Top of Data for processing

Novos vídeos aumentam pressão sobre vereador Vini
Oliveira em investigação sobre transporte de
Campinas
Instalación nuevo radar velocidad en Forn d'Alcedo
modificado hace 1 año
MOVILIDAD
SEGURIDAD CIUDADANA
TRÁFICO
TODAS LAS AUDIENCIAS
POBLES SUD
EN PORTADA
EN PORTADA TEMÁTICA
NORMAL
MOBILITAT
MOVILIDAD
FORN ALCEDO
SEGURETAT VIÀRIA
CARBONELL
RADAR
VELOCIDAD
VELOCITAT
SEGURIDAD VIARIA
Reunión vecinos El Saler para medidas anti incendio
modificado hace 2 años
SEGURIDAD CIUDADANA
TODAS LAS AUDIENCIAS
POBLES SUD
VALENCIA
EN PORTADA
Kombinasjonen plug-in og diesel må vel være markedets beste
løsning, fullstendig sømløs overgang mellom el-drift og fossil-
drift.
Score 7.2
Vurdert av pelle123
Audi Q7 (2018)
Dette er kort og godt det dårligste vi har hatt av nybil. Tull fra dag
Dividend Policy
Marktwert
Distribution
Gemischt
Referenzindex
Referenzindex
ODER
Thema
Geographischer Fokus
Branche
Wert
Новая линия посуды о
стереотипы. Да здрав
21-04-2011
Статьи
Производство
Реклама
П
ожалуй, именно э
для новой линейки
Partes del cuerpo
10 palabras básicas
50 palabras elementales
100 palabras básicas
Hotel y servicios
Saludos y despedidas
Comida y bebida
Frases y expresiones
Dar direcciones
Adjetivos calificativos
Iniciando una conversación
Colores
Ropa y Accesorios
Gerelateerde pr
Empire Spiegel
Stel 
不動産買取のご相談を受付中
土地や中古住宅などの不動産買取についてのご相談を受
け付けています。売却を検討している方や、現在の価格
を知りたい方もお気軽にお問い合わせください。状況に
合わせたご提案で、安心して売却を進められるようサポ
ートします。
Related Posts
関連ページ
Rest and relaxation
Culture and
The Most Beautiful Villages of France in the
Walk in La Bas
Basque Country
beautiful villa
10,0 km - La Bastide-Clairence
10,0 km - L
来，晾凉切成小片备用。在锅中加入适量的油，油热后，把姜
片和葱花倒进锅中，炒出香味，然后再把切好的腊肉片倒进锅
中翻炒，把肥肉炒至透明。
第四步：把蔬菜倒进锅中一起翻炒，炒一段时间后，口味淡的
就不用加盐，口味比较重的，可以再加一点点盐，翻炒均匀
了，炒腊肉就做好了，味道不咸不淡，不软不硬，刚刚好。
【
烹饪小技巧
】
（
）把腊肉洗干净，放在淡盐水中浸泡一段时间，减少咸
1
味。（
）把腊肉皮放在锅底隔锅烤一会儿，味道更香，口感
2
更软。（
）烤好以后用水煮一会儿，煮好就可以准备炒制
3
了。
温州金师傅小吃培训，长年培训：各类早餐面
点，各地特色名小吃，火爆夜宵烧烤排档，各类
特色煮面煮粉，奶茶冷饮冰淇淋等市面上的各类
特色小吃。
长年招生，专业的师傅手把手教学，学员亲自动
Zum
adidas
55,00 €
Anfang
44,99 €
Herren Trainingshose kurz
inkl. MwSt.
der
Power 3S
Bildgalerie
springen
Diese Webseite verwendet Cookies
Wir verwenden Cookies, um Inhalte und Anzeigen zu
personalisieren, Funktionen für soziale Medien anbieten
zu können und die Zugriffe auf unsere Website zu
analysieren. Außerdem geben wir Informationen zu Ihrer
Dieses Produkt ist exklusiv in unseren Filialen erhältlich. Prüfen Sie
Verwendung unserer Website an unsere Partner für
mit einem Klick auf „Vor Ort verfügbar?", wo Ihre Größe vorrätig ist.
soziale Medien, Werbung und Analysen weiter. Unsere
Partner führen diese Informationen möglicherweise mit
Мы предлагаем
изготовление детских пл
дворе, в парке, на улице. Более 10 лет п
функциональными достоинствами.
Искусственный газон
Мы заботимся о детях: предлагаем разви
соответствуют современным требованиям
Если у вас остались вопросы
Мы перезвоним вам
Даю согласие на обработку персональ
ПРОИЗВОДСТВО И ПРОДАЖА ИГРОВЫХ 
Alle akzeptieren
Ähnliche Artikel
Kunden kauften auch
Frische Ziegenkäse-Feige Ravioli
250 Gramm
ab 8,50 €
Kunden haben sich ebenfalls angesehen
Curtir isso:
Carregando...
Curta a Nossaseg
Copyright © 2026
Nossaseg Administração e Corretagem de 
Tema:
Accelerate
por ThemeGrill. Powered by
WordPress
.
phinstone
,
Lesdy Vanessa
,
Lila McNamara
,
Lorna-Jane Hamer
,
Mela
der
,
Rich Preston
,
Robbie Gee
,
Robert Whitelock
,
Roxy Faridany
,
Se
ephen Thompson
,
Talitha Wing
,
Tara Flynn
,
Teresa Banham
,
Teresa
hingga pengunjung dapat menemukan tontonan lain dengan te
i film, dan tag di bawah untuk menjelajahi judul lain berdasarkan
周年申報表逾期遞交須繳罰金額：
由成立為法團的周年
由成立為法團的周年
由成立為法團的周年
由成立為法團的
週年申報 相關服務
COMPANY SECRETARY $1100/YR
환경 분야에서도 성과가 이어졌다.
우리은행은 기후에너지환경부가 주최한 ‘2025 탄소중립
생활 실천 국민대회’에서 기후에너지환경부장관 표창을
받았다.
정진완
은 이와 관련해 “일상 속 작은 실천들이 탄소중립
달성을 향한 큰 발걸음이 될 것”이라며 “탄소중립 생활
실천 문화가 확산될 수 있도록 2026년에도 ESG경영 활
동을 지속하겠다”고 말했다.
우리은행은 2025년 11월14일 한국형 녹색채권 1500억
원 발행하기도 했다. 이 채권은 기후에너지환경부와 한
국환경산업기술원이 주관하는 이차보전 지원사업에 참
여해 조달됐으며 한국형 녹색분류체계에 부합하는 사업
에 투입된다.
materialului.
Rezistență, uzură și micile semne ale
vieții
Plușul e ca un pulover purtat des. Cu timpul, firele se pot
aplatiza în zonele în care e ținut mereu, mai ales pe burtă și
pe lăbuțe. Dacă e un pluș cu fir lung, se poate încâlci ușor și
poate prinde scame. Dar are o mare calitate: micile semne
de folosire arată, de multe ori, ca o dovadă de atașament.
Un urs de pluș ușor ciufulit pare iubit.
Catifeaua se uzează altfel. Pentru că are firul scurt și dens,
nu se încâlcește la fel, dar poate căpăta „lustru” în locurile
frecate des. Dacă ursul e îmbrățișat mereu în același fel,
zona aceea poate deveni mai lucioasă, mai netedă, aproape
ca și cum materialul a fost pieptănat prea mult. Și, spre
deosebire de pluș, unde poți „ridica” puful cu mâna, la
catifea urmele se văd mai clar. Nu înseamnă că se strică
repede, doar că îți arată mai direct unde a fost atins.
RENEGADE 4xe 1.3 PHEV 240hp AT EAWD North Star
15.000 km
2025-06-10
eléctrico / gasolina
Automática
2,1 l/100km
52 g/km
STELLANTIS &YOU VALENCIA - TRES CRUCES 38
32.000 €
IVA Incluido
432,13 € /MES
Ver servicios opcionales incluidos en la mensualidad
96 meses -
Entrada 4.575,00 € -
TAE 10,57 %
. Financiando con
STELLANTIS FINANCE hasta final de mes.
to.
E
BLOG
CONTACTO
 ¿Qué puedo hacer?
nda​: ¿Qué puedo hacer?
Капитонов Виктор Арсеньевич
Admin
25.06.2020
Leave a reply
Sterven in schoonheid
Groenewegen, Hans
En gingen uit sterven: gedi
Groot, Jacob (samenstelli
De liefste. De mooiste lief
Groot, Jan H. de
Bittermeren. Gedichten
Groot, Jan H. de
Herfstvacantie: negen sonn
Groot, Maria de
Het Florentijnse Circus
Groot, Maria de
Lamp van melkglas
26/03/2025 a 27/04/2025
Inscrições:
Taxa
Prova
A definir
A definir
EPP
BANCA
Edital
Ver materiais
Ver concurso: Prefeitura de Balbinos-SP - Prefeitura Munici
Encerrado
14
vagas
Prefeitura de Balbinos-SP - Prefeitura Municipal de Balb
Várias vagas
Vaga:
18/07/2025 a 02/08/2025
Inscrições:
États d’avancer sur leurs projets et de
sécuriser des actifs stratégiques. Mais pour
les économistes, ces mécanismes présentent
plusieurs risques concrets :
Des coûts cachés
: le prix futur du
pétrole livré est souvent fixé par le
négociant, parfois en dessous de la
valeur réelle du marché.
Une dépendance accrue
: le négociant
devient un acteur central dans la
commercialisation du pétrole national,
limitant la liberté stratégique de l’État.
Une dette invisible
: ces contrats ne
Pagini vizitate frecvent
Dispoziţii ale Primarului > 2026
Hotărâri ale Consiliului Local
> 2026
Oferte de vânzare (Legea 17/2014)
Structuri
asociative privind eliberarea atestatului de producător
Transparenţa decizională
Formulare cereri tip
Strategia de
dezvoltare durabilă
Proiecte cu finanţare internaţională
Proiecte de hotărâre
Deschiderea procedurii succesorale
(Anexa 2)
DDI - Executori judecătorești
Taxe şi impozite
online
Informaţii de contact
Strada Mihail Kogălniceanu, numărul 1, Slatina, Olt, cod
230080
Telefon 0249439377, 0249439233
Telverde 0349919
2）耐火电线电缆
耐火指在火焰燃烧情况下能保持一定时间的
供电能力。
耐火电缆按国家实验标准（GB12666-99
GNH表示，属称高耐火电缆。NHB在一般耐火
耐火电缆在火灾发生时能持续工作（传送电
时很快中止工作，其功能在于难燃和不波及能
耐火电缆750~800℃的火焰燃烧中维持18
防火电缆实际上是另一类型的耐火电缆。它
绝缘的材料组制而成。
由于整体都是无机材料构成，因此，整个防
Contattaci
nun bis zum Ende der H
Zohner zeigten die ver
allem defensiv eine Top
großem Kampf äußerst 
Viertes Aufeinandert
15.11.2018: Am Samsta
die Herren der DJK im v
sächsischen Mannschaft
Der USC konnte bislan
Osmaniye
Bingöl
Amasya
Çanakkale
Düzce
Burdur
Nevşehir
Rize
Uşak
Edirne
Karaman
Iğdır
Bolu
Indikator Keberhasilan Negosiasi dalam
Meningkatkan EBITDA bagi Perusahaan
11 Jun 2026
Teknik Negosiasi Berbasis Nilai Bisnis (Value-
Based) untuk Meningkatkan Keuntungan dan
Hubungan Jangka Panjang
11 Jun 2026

Bottom of Data for processing

**Job item**
Go through the entries line by line and count those with "Balbinos". Give only the count.

**Response to the task**
2